== Segment start ==

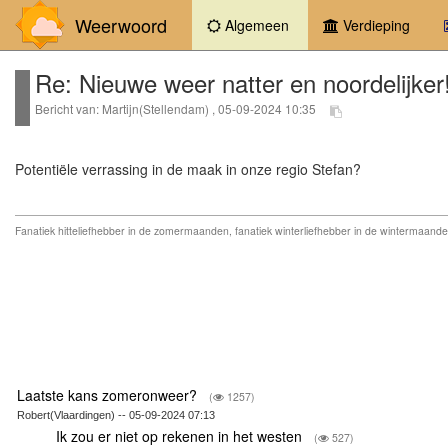
Weerwoord
(current)
Algemeen
Verdieping
Re: Nieuwe weer natter en noordelijker
Bericht van: Martijn(Stellendam) , 05-09-2024 10:35
Potentiële verrassing in de maak in onze regio Stefan?
Fanatiek hitteliefhebber in de zomermaanden, fanatiek winterliefhebber in de wintermaand
Laatste kans zomeronweer?
(
1257)
Robert(Vlaardingen) -- 05-09-2024 07:13
Ik zou er niet op rekenen in het westen
(
527)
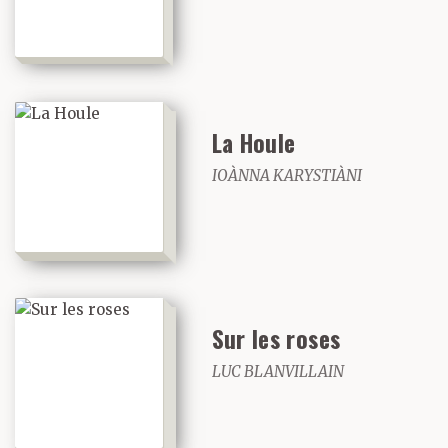
La Houle
IOÀNNA KARYSTIÀNI
Sur les roses
LUC BLANVILLAIN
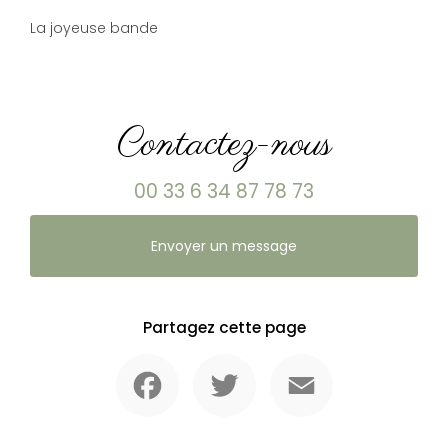
La joyeuse bande
Contactez-nous
00 33 6 34 87 78 73
Envoyer un message
Partagez cette page
Facebook
Twitter
Email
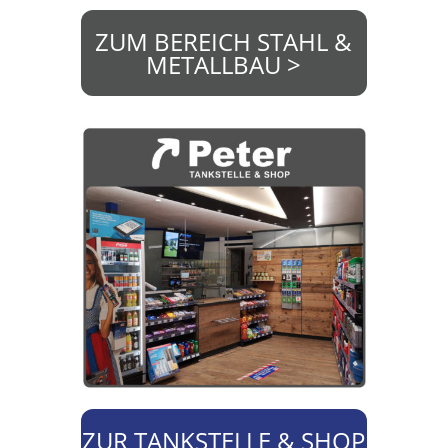
ZUM BEREICH STAHL &
METALLBAU >
ZUR TANKSTELLE & SHOP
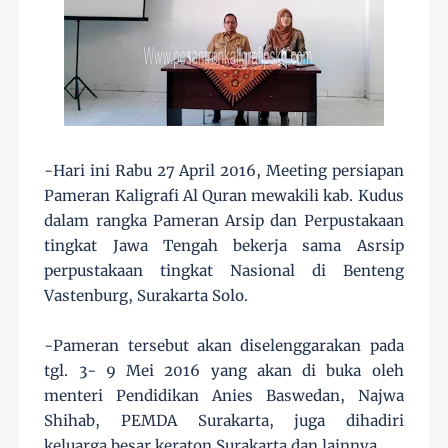
-Hari ini Rabu 27 April 2016, Meeting persiapan
Pameran Kaligrafi Al Quran mewakili kab. Kudus
dalam rangka Pameran Arsip dan Perpustakaan
tingkat Jawa Tengah bekerja sama Asrsip
perpustakaan tingkat Nasional di Benteng
Vastenburg, Surakarta Solo.
-Pameran tersebut akan diselenggarakan pada
tgl. 3- 9 Mei 2016 yang akan di buka oleh
menteri Pendidikan Anies Bas
wedan, Najwa
Shihab, PEMDA Surakarta, juga dihadiri
keluarga besar keraton Surakarta dan lainnya.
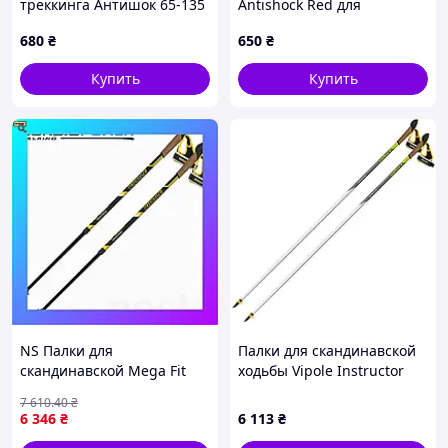
треккинга Антишок 65-135
Antishock Red для
см M80C6009B2
разгрузки спины,
680
₴
650
₴
8X06009B3
Купить
Купить
NS Палки для
Палки для скандинавской
скандинавской Mega Fit
ходьбы Vipole Instructor
ходьбы Vipole Hercules
105 (S25 23)
7 610
.40
₴
Vario Alu +200 GR (SW20 05)
6 346
₴
6 113
₴
Nes22/Q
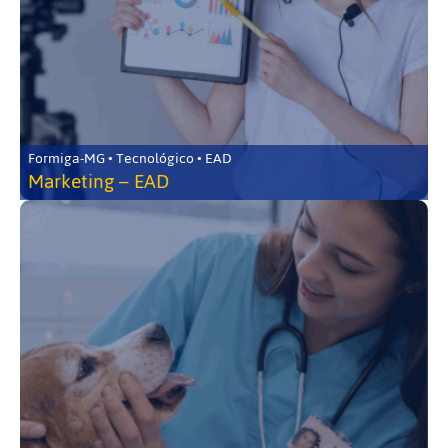
Formiga-MG • Tecnológico • EAD
Marketing – EAD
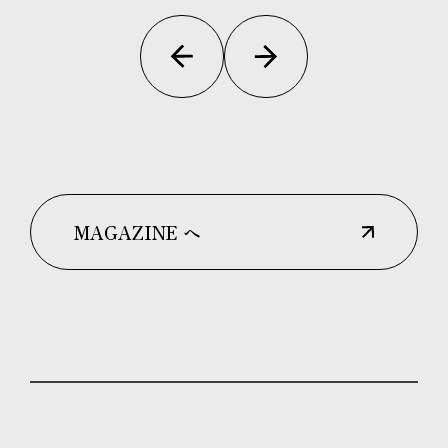
MAGAZINE へ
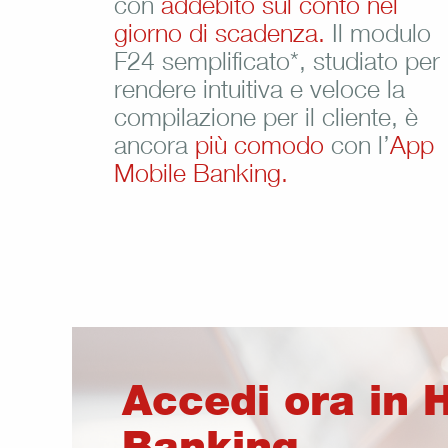
con
addebito sul conto nel
giorno di scadenza.
Il modulo
F24 semplificato*, studiato per
rendere intuitiva e veloce la
compilazione per il cliente, è
ancora
più comodo
con l’
App
Mobile Banking.
Accedi ora in
Banking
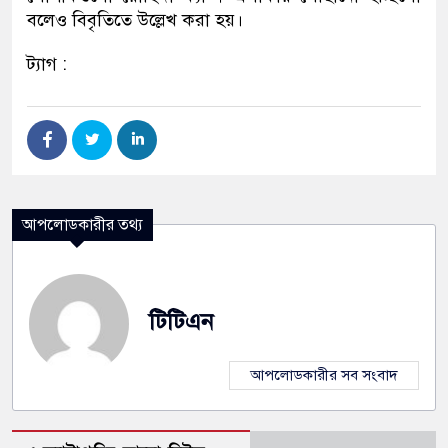
বলেও বিবৃতিতে উল্লেখ করা হয়।
ট্যাগ :
আপলোডকারীর তথ্য
টিটিএন
আপলোডকারীর সব সংবাদ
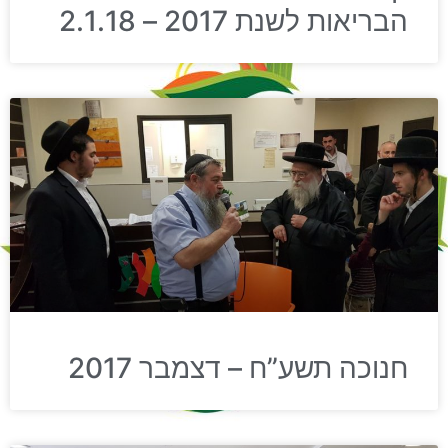
הבריאות לשנת 2017 – 2.1.18
חנוכה תשע”ח – דצמבר 2017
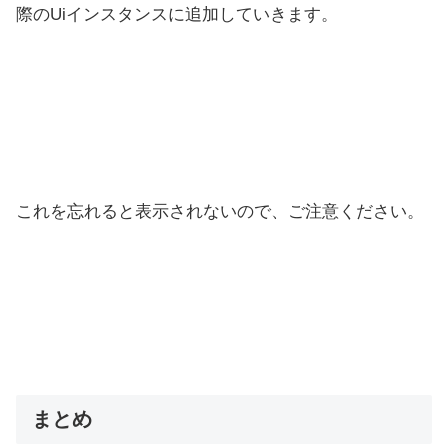
際のUiインスタンスに追加していきます。
これを忘れると表示されないので、ご注意ください。
まとめ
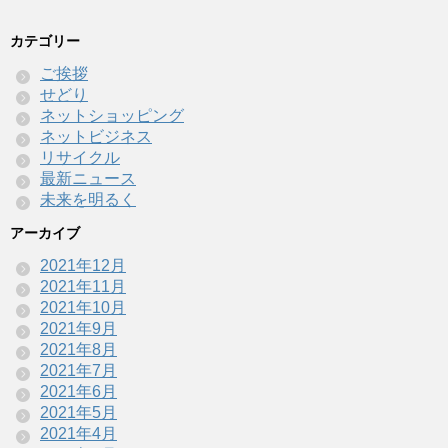
カテゴリー
ご挨拶
せどり
ネットショッピング
ネットビジネス
リサイクル
最新ニュース
未来を明るく
アーカイブ
2021年12月
2021年11月
2021年10月
2021年9月
2021年8月
2021年7月
2021年6月
2021年5月
2021年4月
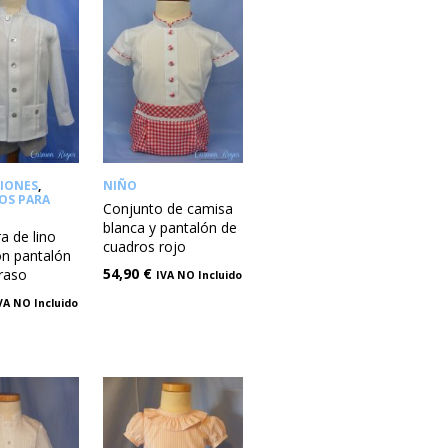
CIONES
,
NIÑO
OS PARA
Conjunto de camisa
blanca y pantalón de
a de lino
cuadros rojo
on pantalón
54,90
€
 raso
IVA NO Incluido
VA NO Incluido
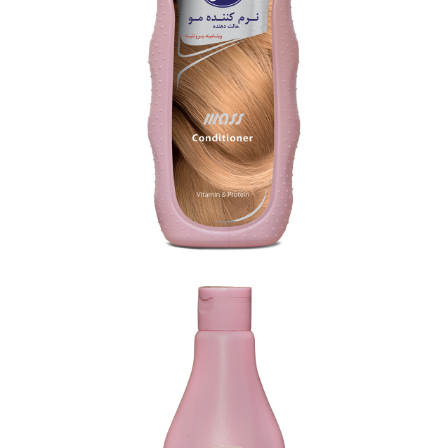
شامپو دوقلو مَس (400 گرمی)
بزرگنمایی
توضیحات بیشتر
نرم کننده ویتامینه-پروتئینه موی سر مَس (400 گرمی)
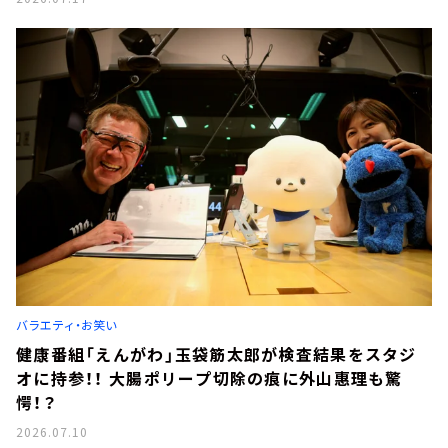
バラエティ・お笑い
健康番組「えんがわ」玉袋筋太郎が検査結果をスタジ
オに持参！！ 大腸ポリープ切除の痕に外山惠理も驚
愕！？
2026.07.10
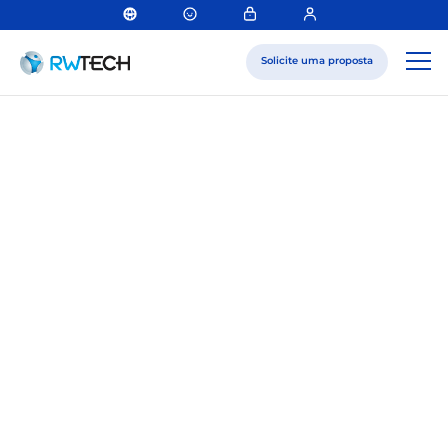
Solicite uma proposta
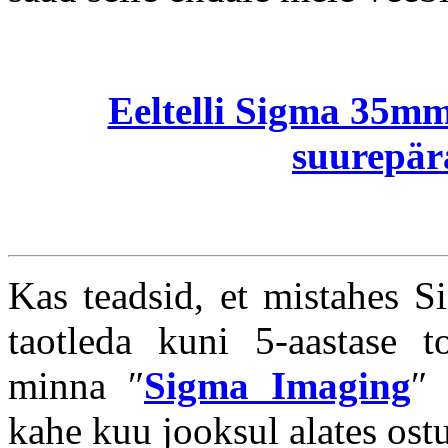
Eeltelli Sigma 35mm 
suurepära
Kas teadsid, et mistahes Si
taotleda kuni 5-aastase to
minna ″
Sigma Imaging
″ 
kahe kuu jooksul alates ost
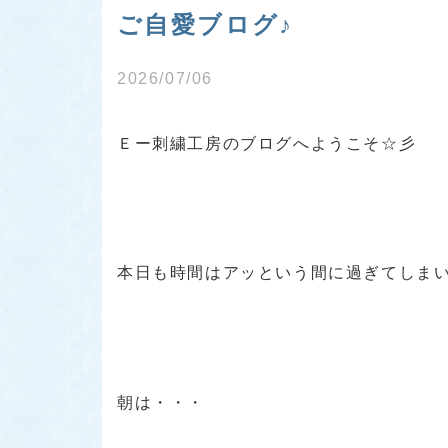
ご自愛ブログ♪
2026/07/06
Ｅー刺繍工房のブログへようこそ☆彡
本日も時間はアッという間に過ぎてしま
朝は・・・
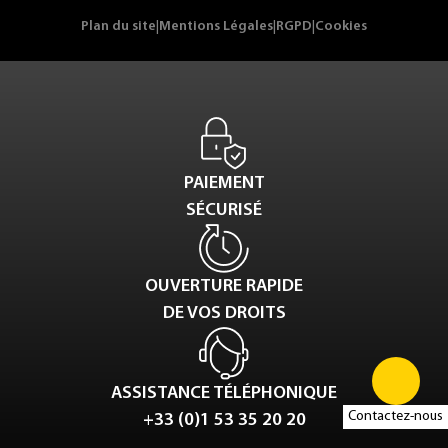
Plan du site
|
Mentions Légales
|
RGPD
|
Cookies
PAIEMENT
SÉCURISÉ
OUVERTURE RAPIDE
DE VOS DROITS
ASSISTANCE TÉLÉPHONIQUE
Contactez-nous
+33 (0)1 53 35 20 20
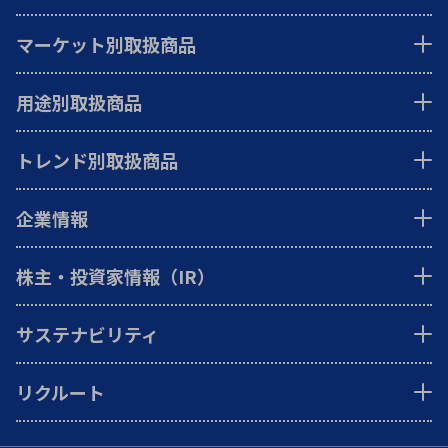
マーケット別取扱商品
用途別取扱商品
トレンド別取扱商品
企業情報
株主・投資家情報（IR）
サステナビリティ
リクルート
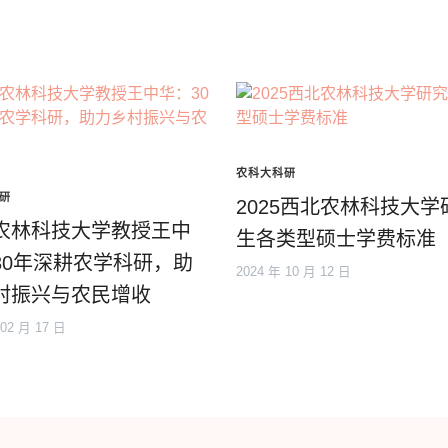
农科大科研
研
2025西北农林科技大学
农林科技大学教授王中
生各类型硕士学费标准
30年深耕农学科研，助
2024 年 10 月 12 日
村振兴与农民增收
 02 月 17 日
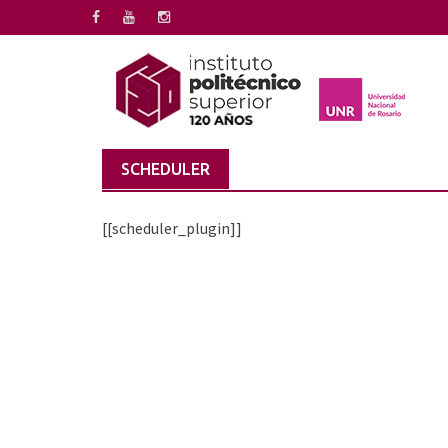
Saltar
al
contenido
SCHEDULER
[[scheduler_plugin]]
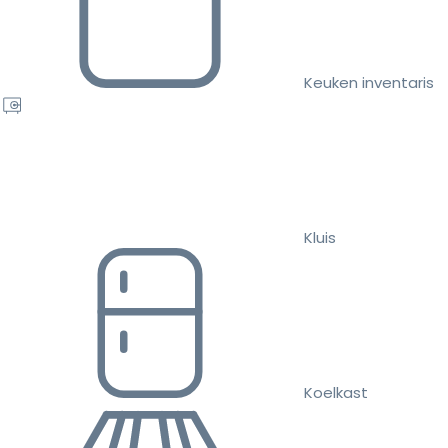
Keuken inventaris
Kluis
Koelkast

== Segment end ==

Task to complete:
Reproduce the text from all of the material above word for word and line by line. Leave the pictures out of your answer.

Response below:
Weerwoord
(current)
Algemeen
Verdieping
Re: Nieuwe weer natter en noordelijker
Bericht van: Martijn(Stellendam) , 05-09-2024 10:35
Potentiële verrassing in de maak in onze regio Stefan?
Fanatiek hitteliefhebber in de zomermaanden, fanatiek winterliefhebber in de wintermaand
Laatste kans zomeronweer?
(
1257)
Robert(Vlaardingen) -- 05-09-2024 07:13
Ik zou er niet op rekenen in het westen
(
527)
La Houle
IOÀNNA KARYSTIÀNI
Sur les roses
LUC BLANVILLAIN
La joyeuse bande
Contactez-nous
00 33 6 34 87 78 73
Envoyer un message
Partagez cette page
Facebook
Twitter
Email
ZUM BEREICH STAHL &
METALLBAU >
ZUR TANKSTELLE & SHOP
-Hari ini Rabu 27 April 2016, Meeting persiapan
Pameran Kaligrafi Al Quran mewakili kab. Kudus
dalam rangka Pameran Arsip dan Perpustakaan
tingkat Jawa Tengah bekerja sama Asrsip
perpustakaan tingkat Nasional di Benteng
Vastenburg, Surakarta Solo.
-Pameran tersebut akan diselenggarakan pada
tgl. 3- 9 Mei 2016 yang akan di buka oleh
menteri Pendidikan Anies Bas
wedan, Najwa
Shihab, PEMDA Surakarta, juga dihadiri
keluarga besar keraton Surakarta dan lainnya.
треккинга Антишок 65-135
Antishock Red для
см M80C6009B2
разгрузки спины,
680
₴
650
₴
8X06009B3
Купить
Купить
NS Палки для
Палки для скандинавской
скандинавской Mega Fit
ходьбы Vipole Instructor
ходьбы Vipole Hercules
105 (S25 23)
7 610
.40
₴
Vario Alu +200 GR (SW20 05)
6 346
₴
6 113
₴
Nes22/Q
Formiga-MG • Tecnológico • EAD
Marketing – EAD
MAGAZINE へ
con
addebito sul conto nel
giorno di scadenza.
Il modulo
F24 semplificato*, studiato per
rendere intuitiva e veloce la
compilazione per il cliente, è
ancora
più comodo
con l’
App
Mobile Banking.
Accedi ora in
Banking
বলেও বিবৃতিতে উল্লেখ করা হয়।
ট্যাগ :
আপলোডকারীর তথ্য
টিটিএন
আপলোডকারীর সব সংবাদ
הבריאות לשנת 2017 – 2.1.18
חנוכה תשע”ח – דצמבר 2017
際のUiインスタンスに追加していきます。
これを忘れると表示されないので、ご注意ください。
まとめ
カテゴリー
ご挨拶
せどり
ネットショッピング
ネットビジネス
リサイクル
最新ニュース
未来を明るく
アーカイブ
2021年12月
2021年11月
2021年10月
2021年9月
2021年8月
2021年7月
2021年6月
2021年5月
2021年4月
CIONES
,
NIÑO
OS PARA
Conjunto de camisa
blanca y pantalón de
a de lino
cuadros rojo
on pantalón
54,90
€
 raso
IVA NO Incluido
VA NO Incluido
شامپو دوقلو مَس (400 گرمی)
بزرگنمایی
توضیحات بیشتر
نرم کننده ویتامینه-پروتئینه موی سر مَس (400 گرمی)
バラエティ・お笑い
健康番組「えんがわ」玉袋筋太郎が検査結果をスタジ
オに持参！！ 大腸ポリープ切除の痕に外山惠理も驚
愕！？
2026.07.10
Solicite uma proposta
Eeltelli Sigma 35mm 
suurepära
Kas teadsid, et mistahes Si
taotleda kuni 5-aastase to
minna ″
Sigma Imaging
″ 
kahe kuu jooksul alates ost
ご自愛ブログ♪
2026/07/06
Ｅー刺繍工房のブログへようこそ☆彡
本日も時間はアッという間に過ぎてしま
朝は・・・
Plan du site
|
Mentions Légales
|
RGPD
|
Cookies
PAIEMENT
SÉCURISÉ
OUVERTURE RAPIDE
DE VOS DROITS
ASSISTANCE TÉLÉPHONIQUE
Contactez-nous
+33 (0)1 53 35 20 20
マーケット別取扱商品
用途別取扱商品
トレンド別取扱商品
企業情報
株主・投資家情報（IR）
サステナビリティ
リクルート
农科大科研
研
2025西北农林科技大学
农林科技大学教授王中
生各类型硕士学费标准
30年深耕农学科研，助
2024 年 10 月 12 日
村振兴与农民增收
 02 月 17 日
Saltar
al
contenido
SCHEDULER
[[scheduler_plugin]]
Keuken inventaris
Kluis
Koelkast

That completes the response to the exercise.